Write out all the data again, exactly as shown.

┄┄┄┄┄┄

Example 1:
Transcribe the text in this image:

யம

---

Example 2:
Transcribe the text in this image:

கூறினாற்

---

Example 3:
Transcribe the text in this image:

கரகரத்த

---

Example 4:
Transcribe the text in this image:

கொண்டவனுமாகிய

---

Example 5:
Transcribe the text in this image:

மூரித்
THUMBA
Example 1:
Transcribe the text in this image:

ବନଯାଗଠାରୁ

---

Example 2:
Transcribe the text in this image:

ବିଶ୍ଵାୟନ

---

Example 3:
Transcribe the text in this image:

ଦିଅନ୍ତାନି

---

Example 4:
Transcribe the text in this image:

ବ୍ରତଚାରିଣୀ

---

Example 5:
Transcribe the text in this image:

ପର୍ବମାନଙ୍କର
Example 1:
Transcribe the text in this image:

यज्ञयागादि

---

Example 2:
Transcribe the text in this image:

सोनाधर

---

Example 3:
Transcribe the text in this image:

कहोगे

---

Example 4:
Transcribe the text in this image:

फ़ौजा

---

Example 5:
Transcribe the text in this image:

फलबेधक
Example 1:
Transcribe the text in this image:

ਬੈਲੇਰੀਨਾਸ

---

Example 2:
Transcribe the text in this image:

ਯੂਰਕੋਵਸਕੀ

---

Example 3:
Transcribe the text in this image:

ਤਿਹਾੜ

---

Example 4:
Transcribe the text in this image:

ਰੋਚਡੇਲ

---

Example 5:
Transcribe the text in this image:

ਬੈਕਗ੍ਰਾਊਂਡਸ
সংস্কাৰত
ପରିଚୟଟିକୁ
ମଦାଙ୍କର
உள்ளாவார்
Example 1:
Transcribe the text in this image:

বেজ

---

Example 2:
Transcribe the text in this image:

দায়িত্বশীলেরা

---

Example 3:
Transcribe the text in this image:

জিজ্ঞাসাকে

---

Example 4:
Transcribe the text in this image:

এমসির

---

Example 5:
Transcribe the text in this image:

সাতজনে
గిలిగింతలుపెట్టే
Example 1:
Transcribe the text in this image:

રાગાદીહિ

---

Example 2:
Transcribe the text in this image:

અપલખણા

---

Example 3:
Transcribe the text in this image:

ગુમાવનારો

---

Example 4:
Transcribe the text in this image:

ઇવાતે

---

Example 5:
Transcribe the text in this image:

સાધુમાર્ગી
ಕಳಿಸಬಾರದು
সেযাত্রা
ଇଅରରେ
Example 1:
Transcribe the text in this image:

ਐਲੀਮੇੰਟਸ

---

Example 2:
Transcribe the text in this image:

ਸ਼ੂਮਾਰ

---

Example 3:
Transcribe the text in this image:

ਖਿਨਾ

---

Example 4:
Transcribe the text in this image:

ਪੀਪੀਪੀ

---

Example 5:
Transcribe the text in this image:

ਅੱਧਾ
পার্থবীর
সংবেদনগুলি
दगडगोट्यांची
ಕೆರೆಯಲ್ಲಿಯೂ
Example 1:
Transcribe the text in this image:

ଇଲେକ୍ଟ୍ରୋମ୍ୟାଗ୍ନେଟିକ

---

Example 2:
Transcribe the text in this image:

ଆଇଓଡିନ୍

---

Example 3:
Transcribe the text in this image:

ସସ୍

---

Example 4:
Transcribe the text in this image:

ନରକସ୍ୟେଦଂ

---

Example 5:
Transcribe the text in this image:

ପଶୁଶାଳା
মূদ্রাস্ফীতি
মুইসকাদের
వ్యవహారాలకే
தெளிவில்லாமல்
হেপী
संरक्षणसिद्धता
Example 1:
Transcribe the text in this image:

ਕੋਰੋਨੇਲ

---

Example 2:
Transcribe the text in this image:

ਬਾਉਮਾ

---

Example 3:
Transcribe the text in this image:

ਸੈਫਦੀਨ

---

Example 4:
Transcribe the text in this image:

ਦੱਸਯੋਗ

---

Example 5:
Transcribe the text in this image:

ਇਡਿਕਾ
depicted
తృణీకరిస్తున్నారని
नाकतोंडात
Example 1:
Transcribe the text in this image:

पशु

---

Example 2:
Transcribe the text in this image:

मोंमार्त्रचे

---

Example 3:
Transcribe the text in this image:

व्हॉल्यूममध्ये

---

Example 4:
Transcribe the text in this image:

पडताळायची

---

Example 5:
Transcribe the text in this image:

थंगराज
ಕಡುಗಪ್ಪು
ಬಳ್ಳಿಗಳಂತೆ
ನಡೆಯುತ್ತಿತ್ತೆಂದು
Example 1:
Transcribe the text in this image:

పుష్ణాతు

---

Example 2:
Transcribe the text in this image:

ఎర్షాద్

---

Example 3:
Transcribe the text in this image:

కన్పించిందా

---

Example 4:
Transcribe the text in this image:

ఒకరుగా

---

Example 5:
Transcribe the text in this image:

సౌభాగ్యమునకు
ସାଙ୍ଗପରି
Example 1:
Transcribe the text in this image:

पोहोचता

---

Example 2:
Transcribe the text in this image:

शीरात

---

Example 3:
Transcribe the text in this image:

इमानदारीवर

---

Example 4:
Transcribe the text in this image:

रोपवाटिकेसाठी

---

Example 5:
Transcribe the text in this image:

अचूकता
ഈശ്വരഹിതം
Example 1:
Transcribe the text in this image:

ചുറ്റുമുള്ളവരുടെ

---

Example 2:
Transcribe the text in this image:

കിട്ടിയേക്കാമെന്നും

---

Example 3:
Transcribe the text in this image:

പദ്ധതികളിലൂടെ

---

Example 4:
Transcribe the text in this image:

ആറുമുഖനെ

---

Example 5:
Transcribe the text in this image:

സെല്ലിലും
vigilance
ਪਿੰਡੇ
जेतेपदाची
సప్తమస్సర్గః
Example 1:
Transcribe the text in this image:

┄┄┄┄┄┄

Reply to the task:
Example 1:
Transcribe the text in this image:

யம

---

Example 2:
Transcribe the text in this image:

கூறினாற்

---

Example 3:
Transcribe the text in this image:

கரகரத்த

---

Example 4:
Transcribe the text in this image:

கொண்டவனுமாகிய

---

Example 5:
Transcribe the text in this image:

மூரித்
THUMBA
Example 1:
Transcribe the text in this image:

ବନଯାଗଠାରୁ

---

Example 2:
Transcribe the text in this image:

ବିଶ୍ଵାୟନ

---

Example 3:
Transcribe the text in this image:

ଦିଅନ୍ତାନି

---

Example 4:
Transcribe the text in this image:

ବ୍ରତଚାରିଣୀ

---

Example 5:
Transcribe the text in this image:

ପର୍ବମାନଙ୍କର
Example 1:
Transcribe the text in this image:

यज्ञयागादि

---

Example 2:
Transcribe the text in this image:

सोनाधर

---

Example 3:
Transcribe the text in this image:

कहोगे

---

Example 4:
Transcribe the text in this image:

फ़ौजा

---

Example 5:
Transcribe the text in this image:

फलबेधक
Example 1:
Transcribe the text in this image:

ਬੈਲੇਰੀਨਾਸ

---

Example 2:
Transcribe the text in this image:

ਯੂਰਕੋਵਸਕੀ

---

Example 3:
Transcribe the text in this image:

ਤਿਹਾੜ

---

Example 4:
Transcribe the text in this image:

ਰੋਚਡੇਲ

---

Example 5:
Transcribe the text in this image:

ਬੈਕਗ੍ਰਾਊਂਡਸ
সংস্কাৰত
ପରିଚୟଟିକୁ
ମଦାଙ୍କର
உள்ளாவார்
Example 1:
Transcribe the text in this image:

বেজ

---

Example 2:
Transcribe the text in this image:

দায়িত্বশীলেরা

---

Example 3:
Transcribe the text in this image:

জিজ্ঞাসাকে

---

Example 4:
Transcribe the text in this image:

এমসির

---

Example 5:
Transcribe the text in this image:

সাতজনে
గిలిగింతలుపెట్టే
Example 1:
Transcribe the text in this image:

રાગાદીહિ

---

Example 2:
Transcribe the text in this image:

અપલખણા

---

Example 3:
Transcribe the text in this image:

ગુમાવનારો

---

Example 4:
Transcribe the text in this image:

ઇવાતે

---

Example 5:
Transcribe the text in this image:

સાધુમાર્ગી
ಕಳಿಸಬಾರದು
সেযাত্রা
ଇଅରରେ
Example 1:
Transcribe the text in this image:

ਐਲੀਮੇੰਟਸ

---

Example 2:
Transcribe the text in this image:

ਸ਼ੂਮਾਰ

---

Example 3:
Transcribe the text in this image:

ਖਿਨਾ

---

Example 4:
Transcribe the text in this image:

ਪੀਪੀਪੀ

---

Example 5:
Transcribe the text in this image:

ਅੱਧਾ
পার্থবীর
সংবেদনগুলি
दगडगोट्यांची
ಕೆರೆಯಲ್ಲಿಯೂ
Example 1:
Transcribe the text in this image:

ଇଲେକ୍ଟ୍ରୋମ୍ୟାଗ୍ନେଟିକ

---

Example 2:
Transcribe the text in this image:

ଆଇଓଡିନ୍

---

Example 3:
Transcribe the text in this image:

ସସ୍

---

Example 4:
Transcribe the text in this image:

ନରକସ୍ୟେଦଂ

---

Example 5:
Transcribe the text in this image:

ପଶୁଶାଳା
মূদ্রাস্ফীতি
মুইসকাদের
వ్యవహారాలకే
தெளிவில்லாமல்
হেপী
संरक्षणसिद्धता
Example 1:
Transcribe the text in this image:

ਕੋਰੋਨੇਲ

---

Example 2:
Transcribe the text in this image:

ਬਾਉਮਾ

---

Example 3:
Transcribe the text in this image:

ਸੈਫਦੀਨ

---

Example 4:
Transcribe the text in this image:

ਦੱਸਯੋਗ

---

Example 5:
Transcribe the text in this image:

ਇਡਿਕਾ
depicted
తృణీకరిస్తున్నారని
नाकतोंडात
Example 1:
Transcribe the text in this image:

पशु

---

Example 2:
Transcribe the text in this image:

मोंमार्त्रचे

---

Example 3:
Transcribe the text in this image:

व्हॉल्यूममध्ये

---

Example 4:
Transcribe the text in this image:

पडताळायची

---

Example 5:
Transcribe the text in this image:

थंगराज
ಕಡುಗಪ್ಪು
ಬಳ್ಳಿಗಳಂತೆ
ನಡೆಯುತ್ತಿತ್ತೆಂದು
Example 1:
Transcribe the text in this image:

పుష్ణాతు

---

Example 2:
Transcribe the text in this image:

ఎర్షాద్

---

Example 3:
Transcribe the text in this image:

కన్పించిందా

---

Example 4:
Transcribe the text in this image:

ఒకరుగా

---

Example 5:
Transcribe the text in this image:

సౌభాగ్యమునకు
ସାଙ୍ଗପରି
Example 1:
Transcribe the text in this image:

पोहोचता

---

Example 2:
Transcribe the text in this image:

शीरात

---

Example 3:
Transcribe the text in this image:

इमानदारीवर

---

Example 4:
Transcribe the text in this image:

रोपवाटिकेसाठी

---

Example 5:
Transcribe the text in this image:

अचूकता
ഈശ്വരഹിതം
Example 1:
Transcribe the text in this image:

ചുറ്റുമുള്ളവരുടെ

---

Example 2:
Transcribe the text in this image:

കിട്ടിയേക്കാമെന്നും

---

Example 3:
Transcribe the text in this image:

പദ്ധതികളിലൂടെ

---

Example 4:
Transcribe the text in this image:

ആറുമുഖനെ

---

Example 5:
Transcribe the text in this image:

സെല്ലിലും
vigilance
ਪਿੰਡੇ
जेतेपदाची
సప్తమస్సర్గః
Example 1:
Transcribe the text in this image:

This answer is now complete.